Ideas about Statesmanship
The ideas about statesmanship are taken from two types of sources. One is from popular, but forgotten quotations penned by the writer and the other is from the reflection of the writer himself. I found three ideas related to statesmanship:
The first idea is about taxation. Grover Cleveland popularized the statement: “Though the people support the government, it is not the duty of the government to support the people.” This statement is considered unpopular in today’s standard. Public opinion resists this idea. The people are asking the state to provide for them. However, in order to give in to what the people ask, the government needs to expand its power and its revenue collection. Unknowingly, such trend is not beneficial to the public in the long run. It leads to the suppression of freedom.
A related statement from Cleveland is an appropriate critique to such expansion of the government’s power: “When more of the people’s sustenance is exacted through the form of taxation than is necessary to meet the just obligations of government, such exaction becomes ruthless extortion and a violation of the fundamental principles of a free government.”
Notice here that in the opinion of Cleveland, welfare state is actually leading to “ruthless extortion” and contrary to the character of a free government. Libertarians are correct that once people see that the government takes it as its duty to support the people, instead of being happy for the “generosity” of the government, the people must be cautious and be warned. It is an indication of interventionism heading to socialism. Furthermore, it is also an indication that free market economy is being suppressed.
The second idea focuses on loyalty. A certain Brodsky describes Cleveland as the “rarest of political animals” whose ultimate loyalty is not to the party, but to the country. The popular saying, “Public office is a public trust” is not merely rhetoric, but a reality for Cleveland.
And the third and final idea centers on the candidates’ qualifications for public office: honesty and statesmanship. Reed describes the honesty of Cleveland “as utterly incorruptible when he left office as he was when he first assumed it.” The second qualification is that of statesmanship. When looking for a candidate for public office, voters should seek for a candidate who is not simply a politician, but a statesman. Reed’s description is timely: “Every statesman is also a politician but not every politician is a statesman.”
Qualities of a Statesman
In a society that is becoming more and more interventionists in the passing of years, statesmanship is difficult to find among politicians. The quality of a Grover Cleveland is rare in a time where people are unconsciously heading to a socialist state. Anyway, we hope that libertarian ideas would educate increasing number of people through the web so that appreciation of statesmanship will become part of public opinion. Here is the list of qualities of a statesman as defined by Lawrence E. Reed:
- He or she doesn’t seek public office for personal gain or because it’s the only job he or she knows how to do.
- He stands for a principled vision, not for what he thinks citizens will fall for.

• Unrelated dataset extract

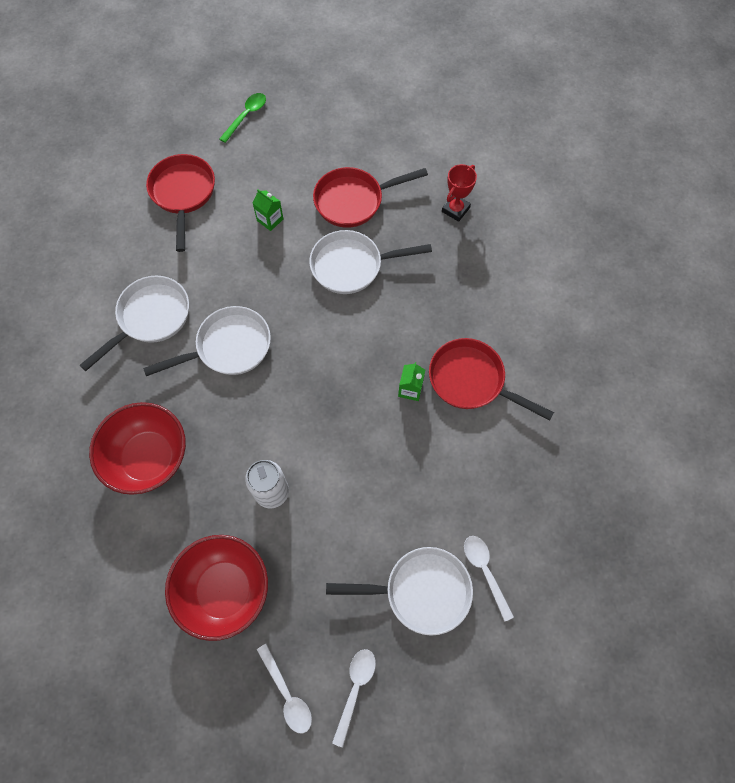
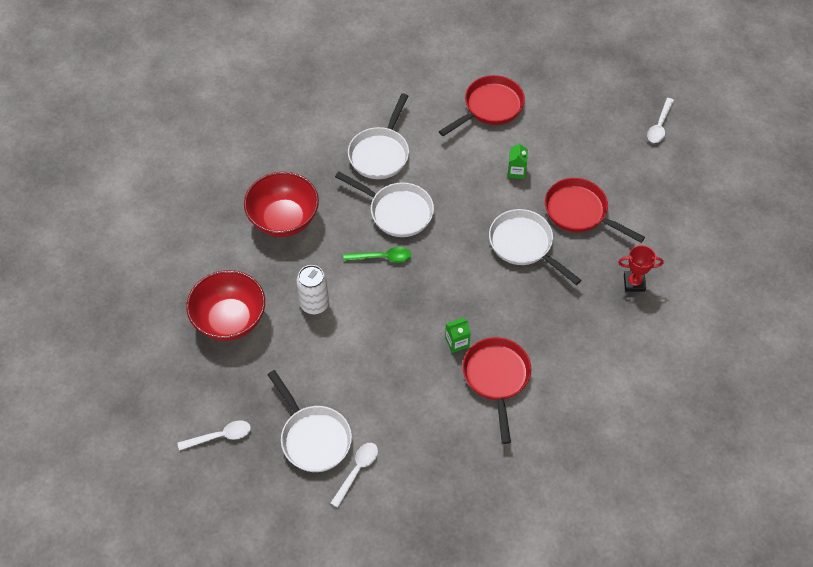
camera: 55 degrees right, 10 degrees down
white pan [79,276,189,371] -> white pan turned 105 degrees clockwise [348,93,409,179]
green spoon [220,93,266,143] -> green spoon moved to [344,247,411,263]
white spoon [257,644,312,733] -> white spoon moved to [647,98,674,143]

- He is well informed about the vicissitudes of human nature, the lessons of history, the role of ideas, and the economics of the marketplace.

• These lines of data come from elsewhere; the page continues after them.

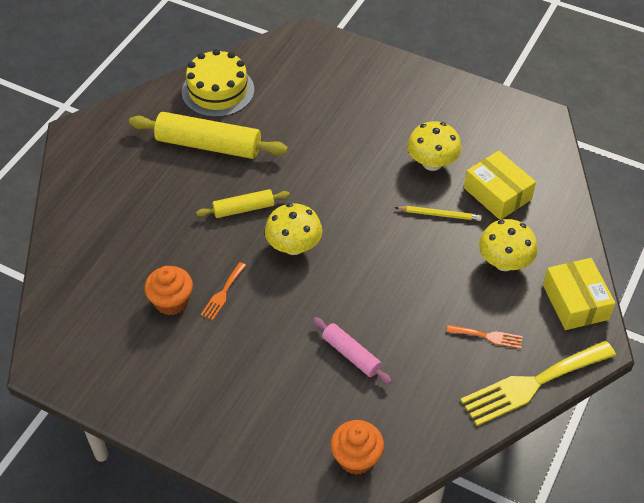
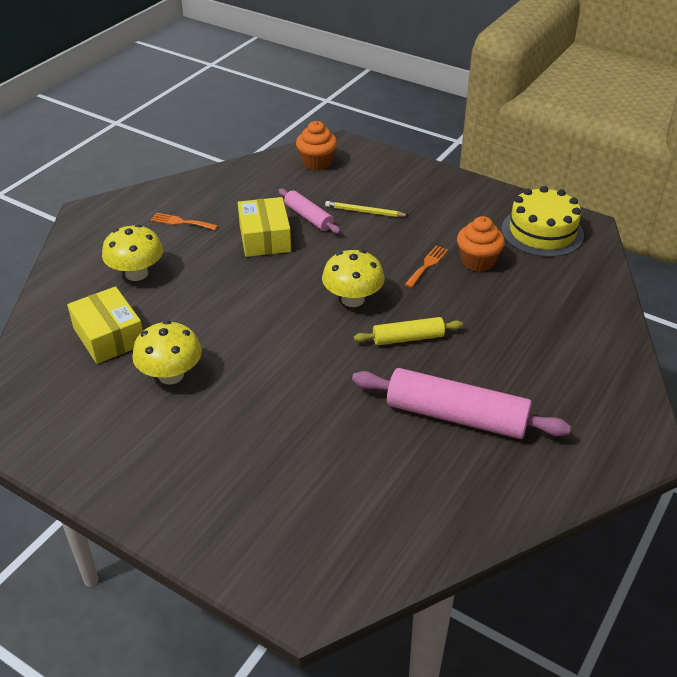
camera: 175 degrees left, 10 degrees down
yellow rolling pin [129,112,288,159] -> pink rolling pin [352,368,571,439]
yellow cake [182,49,254,117] -> yellow cake moved to [502,186,584,257]
yellow pencil [395,206,482,221] -> yellow pencil moved to [325,201,409,217]
yellow fork [460,341,616,426] -> none
yellow box [543,258,616,330] -> yellow box moved to [238,197,291,257]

- The statesman is a truth-seeker, which means he is more likely to do what’s right than what may be politically popular at the moment.
- You know where he stands because he says what he means and means what he says.
- He elevates public discussion because he knows what he’s talking about.
- He does not engage in class warfare or in other divisive or partisan tactics that pull people apart.
- He does not cynically buy votes with the money his taxes take from others, and
- He may even judge his success in office as much by how many laws he repealed or vetoed as by how many he passed.